O parlamentar informou ao BN que os textos já passaram pela Comissão de Justiça, passo importante para discussão e aprovação. Segundo Trindade, vereador da base do prefeito Bruno Reis, o diálogo com a gestão tem sido positivo.

“No pedido sobre a isenção da cobrança de taxa até o final do ano acredito que o prefeito deve efetivar. O segundo pedido é de que não se apreenda os carros acima de oito anos, que é o que determina a lei. Em meio à crise as pessoas não estão podendo trocar seus carros, com base na lei não poderiam rodar. Foram vários apreendidos que pedimos que soltassem para poder regularizar com a condição de que todos estivessem com a vistoria ok, para que, mesmo acima de oito anos, possam rodar”, disse.

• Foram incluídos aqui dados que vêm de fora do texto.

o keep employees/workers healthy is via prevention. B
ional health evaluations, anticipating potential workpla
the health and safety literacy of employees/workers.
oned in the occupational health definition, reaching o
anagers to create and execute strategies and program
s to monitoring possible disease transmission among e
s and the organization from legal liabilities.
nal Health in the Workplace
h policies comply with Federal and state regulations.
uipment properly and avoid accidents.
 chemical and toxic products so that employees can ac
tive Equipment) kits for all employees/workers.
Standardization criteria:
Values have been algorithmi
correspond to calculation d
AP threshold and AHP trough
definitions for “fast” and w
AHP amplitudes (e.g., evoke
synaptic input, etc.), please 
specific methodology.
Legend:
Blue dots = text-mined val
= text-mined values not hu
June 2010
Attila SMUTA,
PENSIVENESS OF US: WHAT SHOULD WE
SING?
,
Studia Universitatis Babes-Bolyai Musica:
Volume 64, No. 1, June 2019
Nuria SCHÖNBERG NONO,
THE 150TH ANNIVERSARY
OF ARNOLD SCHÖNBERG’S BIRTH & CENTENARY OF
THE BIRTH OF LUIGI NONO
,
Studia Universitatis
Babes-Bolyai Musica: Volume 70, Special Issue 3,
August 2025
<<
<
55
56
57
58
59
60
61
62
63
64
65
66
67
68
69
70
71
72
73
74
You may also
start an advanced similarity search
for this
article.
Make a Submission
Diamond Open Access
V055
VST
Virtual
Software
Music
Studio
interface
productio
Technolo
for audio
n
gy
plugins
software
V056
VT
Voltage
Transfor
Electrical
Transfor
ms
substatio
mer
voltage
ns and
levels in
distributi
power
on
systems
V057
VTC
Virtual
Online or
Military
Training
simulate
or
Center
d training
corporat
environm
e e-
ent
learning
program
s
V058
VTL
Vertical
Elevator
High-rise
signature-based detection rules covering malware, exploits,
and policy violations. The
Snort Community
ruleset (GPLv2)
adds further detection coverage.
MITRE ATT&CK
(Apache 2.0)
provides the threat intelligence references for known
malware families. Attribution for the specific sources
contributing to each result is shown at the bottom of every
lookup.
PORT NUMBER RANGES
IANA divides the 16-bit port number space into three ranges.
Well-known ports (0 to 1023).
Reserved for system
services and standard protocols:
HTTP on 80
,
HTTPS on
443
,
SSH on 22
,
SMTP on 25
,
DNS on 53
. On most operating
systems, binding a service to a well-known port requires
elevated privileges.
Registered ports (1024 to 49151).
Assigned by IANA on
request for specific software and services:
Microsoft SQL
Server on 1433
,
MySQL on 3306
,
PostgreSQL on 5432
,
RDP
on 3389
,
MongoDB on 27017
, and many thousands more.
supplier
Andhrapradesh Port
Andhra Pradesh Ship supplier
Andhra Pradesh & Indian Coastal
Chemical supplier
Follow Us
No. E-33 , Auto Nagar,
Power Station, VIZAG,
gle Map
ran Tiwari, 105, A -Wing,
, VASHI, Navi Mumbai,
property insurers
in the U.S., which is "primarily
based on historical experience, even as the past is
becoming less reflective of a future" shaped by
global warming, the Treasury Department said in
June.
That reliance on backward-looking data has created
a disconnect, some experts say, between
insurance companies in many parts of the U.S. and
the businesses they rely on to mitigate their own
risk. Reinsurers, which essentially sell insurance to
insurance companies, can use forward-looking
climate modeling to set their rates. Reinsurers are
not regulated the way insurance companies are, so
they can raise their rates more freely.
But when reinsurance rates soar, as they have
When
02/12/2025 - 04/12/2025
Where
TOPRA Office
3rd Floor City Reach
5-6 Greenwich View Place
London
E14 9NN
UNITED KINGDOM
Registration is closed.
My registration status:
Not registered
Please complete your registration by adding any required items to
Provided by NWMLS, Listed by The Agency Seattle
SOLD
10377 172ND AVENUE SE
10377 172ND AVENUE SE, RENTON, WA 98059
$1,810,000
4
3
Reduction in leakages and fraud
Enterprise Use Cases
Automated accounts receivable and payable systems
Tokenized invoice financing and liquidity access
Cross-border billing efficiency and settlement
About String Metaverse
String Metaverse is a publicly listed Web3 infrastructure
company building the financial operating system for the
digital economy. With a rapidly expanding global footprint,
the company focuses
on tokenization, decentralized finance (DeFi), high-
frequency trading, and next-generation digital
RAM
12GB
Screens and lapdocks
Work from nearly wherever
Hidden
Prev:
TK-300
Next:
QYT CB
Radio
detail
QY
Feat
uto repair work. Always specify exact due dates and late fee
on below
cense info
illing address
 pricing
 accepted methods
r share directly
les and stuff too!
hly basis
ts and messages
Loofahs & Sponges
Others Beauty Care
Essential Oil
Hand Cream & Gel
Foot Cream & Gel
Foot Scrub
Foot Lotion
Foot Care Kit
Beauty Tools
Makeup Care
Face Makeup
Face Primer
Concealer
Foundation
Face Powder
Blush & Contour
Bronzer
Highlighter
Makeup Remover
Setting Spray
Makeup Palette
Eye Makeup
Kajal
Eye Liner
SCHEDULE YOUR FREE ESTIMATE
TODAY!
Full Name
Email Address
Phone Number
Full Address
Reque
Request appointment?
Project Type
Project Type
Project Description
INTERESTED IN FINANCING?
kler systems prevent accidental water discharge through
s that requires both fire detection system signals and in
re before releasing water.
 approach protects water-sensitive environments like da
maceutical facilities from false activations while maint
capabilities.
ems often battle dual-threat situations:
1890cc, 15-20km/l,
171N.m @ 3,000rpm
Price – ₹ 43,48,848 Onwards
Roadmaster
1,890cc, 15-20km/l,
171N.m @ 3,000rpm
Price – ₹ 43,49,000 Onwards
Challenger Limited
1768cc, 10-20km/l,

O vereador se diz confiante que,  após seguir os ritos dentro da CMS, os pedidos sejam aprovados pelo prefeito. “Acredito que a prefeitura vai ter mais condescendência para que a CMS se posicione. O prefeito não vai ser tão rígido em sua posição em virtude dessa questão social. Isso está mais ou menos negociado com a prefeitura”, declarou.  

Ao Bahia Notícias o secretário de mobilidade de Salvador, Fabrízzio Muller, esclareceu que durante a pandemia houve um Termo de Ajuste de Conduta (TAC) firmado entre a categoria, a prefeitura e o Ministério Público, onde a gestão possibilitou que os veículos, que teriam o alvará completando oito anos durante o período pandêmico, se vistoriados, poderiam continuar circulando. Do contrário, só se houver uma mudança na legislação.

O secretário acredita que o número de carros que deve deixar de circular em 2023 é bem menor do que o projetado pela AGT. Cerca de 200 veículos. “Esses carros que não fizeram a vistoria perderam a possiblidade dessa flexibilização. Como é lei, não pode ser alterado a não ser que haja um novo projeto de lei.  Quando firmamos o TAC a única condicionante para que todos esses veículos que completaram oito anos permanecessem rodando por mais um ano foi a vistoria. Poucos não fizeram, cerca de 200. E  talvez não fizeram porque reconhecem que os veículos não têm, sequer,  condições de passar em uma vistoria”, apontou.